Before-and-after change records

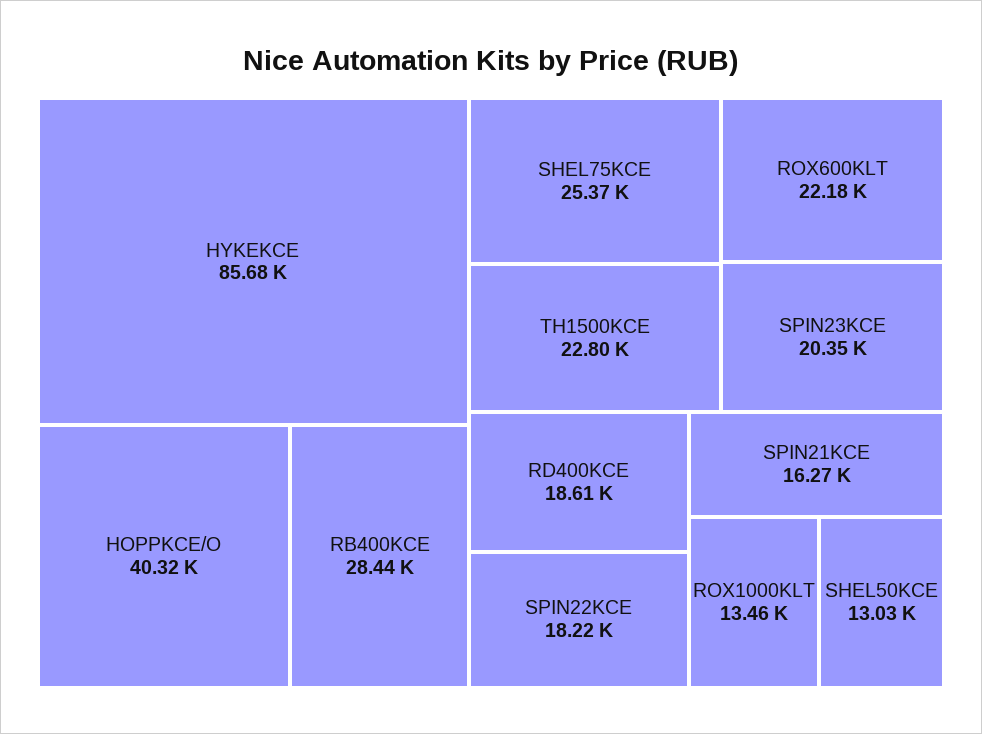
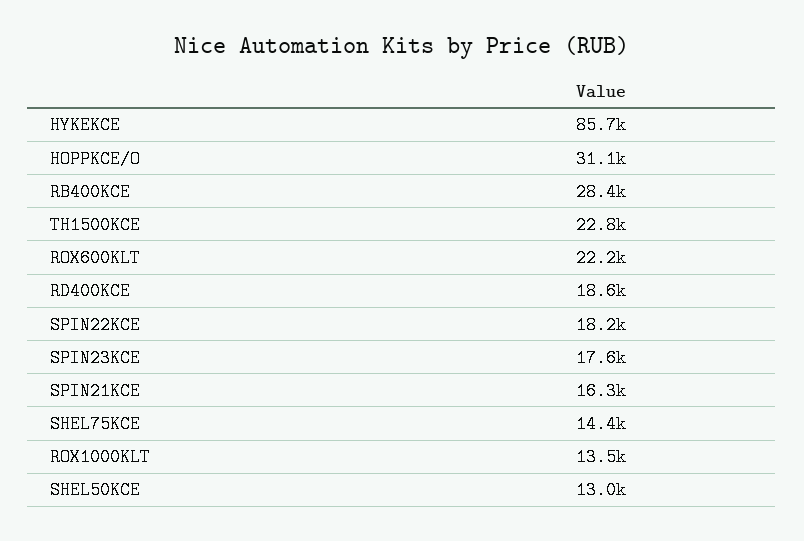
  {
    "HYKEKCE": 85680,
-   "HOPPKCE/O": 40320,
+   "HOPPKCE/O": 31100,
    "RB400KCE": 28440,
-   "SHEL75KCE": 25370,
+   "SHEL75KCE": 14400,
    "TH1500KCE": 22800,
    "ROX600KLT": 22180,
-   "SPIN23KCE": 20350,
+   "SPIN23KCE": 17600,
    "RD400KCE": 18610,
    "SPIN22KCE": 18220,
    "SPIN21KCE": 16270,
    "ROX1000KLT": 13460,
    "SHEL50KCE": 13030
  }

What you are asked to do:
Output a precise copy of the entries, leaving the images out.

Output for this task:
  {
    "HYKEKCE": 85680,
-   "HOPPKCE/O": 40320,
+   "HOPPKCE/O": 31100,
    "RB400KCE": 28440,
-   "SHEL75KCE": 25370,
+   "SHEL75KCE": 14400,
    "TH1500KCE": 22800,
    "ROX600KLT": 22180,
-   "SPIN23KCE": 20350,
+   "SPIN23KCE": 17600,
    "RD400KCE": 18610,
    "SPIN22KCE": 18220,
    "SPIN21KCE": 16270,
    "ROX1000KLT": 13460,
    "SHEL50KCE": 13030
  }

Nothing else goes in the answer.